Se conoce por su poesía, por sus premios, pero pocos saben una historia oculta del poeta Pablo Neruda.
Un
relato sobre la única hija reconocida del artista, Malva, nacida en
1934 con una enfermedad que fue su sentencia de muerte: hidrocefalia. La
niña fue fruto de su relación con María Hagenaar Vogelzang, su primera
esposa, así lo cuenta el diario español El Mundo.
El
libro habla del corto trayecto de la niña, que murió a los 8 años luego
que el poeta se separara de Hagenaar abandonándola en Montecarlo,
ciudad a la que llegaron en 1936 escapando de la Guerra Civil Española.

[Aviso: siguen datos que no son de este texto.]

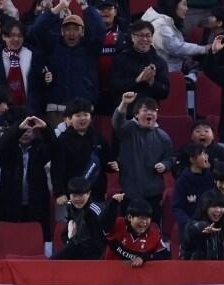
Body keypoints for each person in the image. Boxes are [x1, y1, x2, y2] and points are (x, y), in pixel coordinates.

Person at [29, 2, 105, 123]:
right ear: (62, 31)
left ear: (82, 31)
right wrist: (59, 7)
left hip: (82, 111)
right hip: (56, 111)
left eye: (76, 29)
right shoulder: (52, 45)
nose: (72, 33)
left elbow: (100, 28)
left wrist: (84, 6)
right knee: (55, 142)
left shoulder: (90, 48)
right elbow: (37, 29)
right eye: (68, 29)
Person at [112, 92, 174, 228]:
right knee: (127, 229)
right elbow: (117, 123)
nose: (150, 113)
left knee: (153, 228)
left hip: (153, 194)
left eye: (153, 110)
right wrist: (124, 104)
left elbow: (170, 158)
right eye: (145, 110)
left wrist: (165, 165)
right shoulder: (128, 130)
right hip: (129, 192)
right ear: (136, 114)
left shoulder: (163, 137)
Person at [0, 112, 55, 244]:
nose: (26, 133)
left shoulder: (40, 149)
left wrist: (46, 128)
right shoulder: (9, 150)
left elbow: (53, 148)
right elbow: (1, 147)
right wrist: (17, 129)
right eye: (23, 130)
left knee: (34, 240)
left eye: (30, 130)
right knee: (10, 241)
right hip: (9, 204)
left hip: (36, 204)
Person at [50, 98, 115, 206]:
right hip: (71, 196)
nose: (83, 118)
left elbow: (108, 163)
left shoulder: (99, 139)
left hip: (96, 194)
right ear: (69, 119)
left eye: (86, 115)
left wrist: (113, 165)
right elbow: (57, 169)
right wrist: (59, 193)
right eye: (78, 115)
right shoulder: (62, 141)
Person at [0, 20, 45, 115]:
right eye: (12, 35)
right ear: (4, 37)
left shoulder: (34, 56)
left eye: (20, 36)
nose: (16, 39)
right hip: (2, 113)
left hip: (29, 111)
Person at [110, 19, 171, 105]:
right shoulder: (120, 59)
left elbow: (165, 93)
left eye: (148, 35)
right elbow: (114, 86)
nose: (145, 39)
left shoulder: (160, 62)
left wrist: (151, 81)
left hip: (149, 110)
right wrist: (137, 80)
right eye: (140, 35)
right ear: (132, 37)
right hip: (126, 109)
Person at [101, 193, 170, 265]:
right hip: (111, 270)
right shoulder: (119, 224)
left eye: (147, 218)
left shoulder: (154, 233)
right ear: (129, 217)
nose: (144, 222)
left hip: (137, 275)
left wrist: (144, 258)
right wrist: (113, 204)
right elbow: (105, 225)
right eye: (141, 218)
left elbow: (164, 254)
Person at [142, 0, 209, 74]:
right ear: (173, 5)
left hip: (168, 68)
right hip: (165, 74)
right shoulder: (160, 25)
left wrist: (185, 58)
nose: (187, 8)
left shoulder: (167, 20)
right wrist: (204, 49)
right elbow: (175, 48)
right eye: (184, 4)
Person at [181, 189, 224, 260]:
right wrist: (202, 231)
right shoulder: (192, 226)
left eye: (221, 206)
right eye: (214, 206)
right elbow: (195, 229)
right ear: (204, 208)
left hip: (223, 271)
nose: (219, 210)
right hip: (197, 270)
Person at [53, 176, 105, 260]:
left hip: (94, 254)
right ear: (69, 195)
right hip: (77, 247)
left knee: (56, 261)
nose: (77, 199)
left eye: (81, 195)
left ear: (88, 193)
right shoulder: (70, 206)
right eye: (74, 195)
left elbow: (99, 241)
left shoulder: (95, 211)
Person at [172, 143, 214, 236]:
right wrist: (192, 225)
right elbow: (177, 208)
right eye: (202, 154)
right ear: (192, 159)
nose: (206, 156)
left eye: (205, 153)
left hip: (212, 226)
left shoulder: (212, 177)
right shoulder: (183, 181)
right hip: (191, 230)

Tras esto, Neruda se fue a vivir con la argentina Delia del Carril, “La
Hormiguita”.
“Mi nacimiento fue como un accidente de tráfico. Me detuve en seco, me
quedé atrancada, retenida en un lugar a media vida entre el interior y
el exterior del útero, en un túnel negrísimo. Tuvieron que tirar de mí
con mucha fuerza para extraerme hacia la luz del día.
No es de extrañar
considerando el tamaño que tenía mi cabeza ya entonces, aunque su
verdadero e imparable crecimiento aún no había empezado”, se lee en el
texto.
Los
últimos días de Malva fueron pobres y trágicos. Ella y su madre se
instalaron en Gouda, Holanda, donde la niña pasó al cuidado de una
familia cristiana tras períodos de miseria y necesidad económica.
A
través del consulado de Chile en La Haya, la madre intentó contactarse
con Neruda para que le enviara dinero a su hija, pero eso nunca ocurrió.
El 2 de marzo de 1943, con 8 años, Malva murió.
El texto se encuentra disponible para su compra por Internet.